With Desperate Journalist setting the bar, Grave Pleasures did well to match and slightly exceed it. With roots in Scandinavian outfit Beastmilk, the three surviving members of the group (now joined by guitarist Juho Vanhanen, and drummer Uno Bruniusson of “In Solitude” fame) have managed to turn the solid, if at times erratic, debut album ‘Climax’, into a more cohesive and succinct sound.

It came out in their set well, and although the band is thoroughly celebrating a new era, they weren’t afraid to revisit their past. With their set list boasting tracks such as the lyrically hard, almost Morrissey inspired ‘Death Reflects Us’ to the altogether more relaxed ‘Genocidal Crush’. Pleasures are an act that champions its origins, whist also celebrating the added focus that their recent additions bring.

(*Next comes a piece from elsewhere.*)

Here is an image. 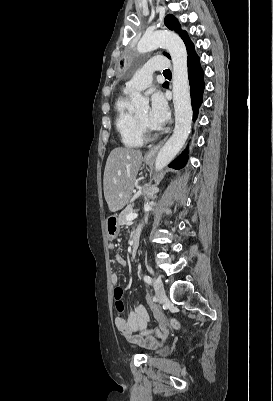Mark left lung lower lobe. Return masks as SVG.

Such focus was on display in force last night, as they moved on to some of the leading numbers of their new LP ‘Dreamclash’, taking on a some elements of funk rock that made the Red Hot Chilli Peppers such a tour de force; tracks such as ‘Hip New Moon’ and ‘Girl in a vortex’ especially have a thumping, hypnotic rhythm to them, especially when performed live.

In a night that sent a clear message of the importance of vocally astute and charismatic front people, a special mention has to go to vocalist Mat Kvohst McNerney. The 36-year old has an incredible cult of personality when on stage. The most experienced musician of the group is a truly mesmerising man to watch perform, who casts a spell over his audience usually only reserved for the Rou Reynolds and Anthony Kiedis’s of the world.

As a complete act though, tonight proved that Grave Pleasures are a superbly strong entry point into the world of punk rock, sure there music might not be the most complex in musical, nor is it the most revolutionary in terms of lyrical composition. However, in a modern rock world that has been chasing its own tail since the dawn of the millennium, Grave Pleasures (and Desperate Journalist it has to be said) provide some proof that creativity and traditional true to genre philosophies can still break through and be embraced.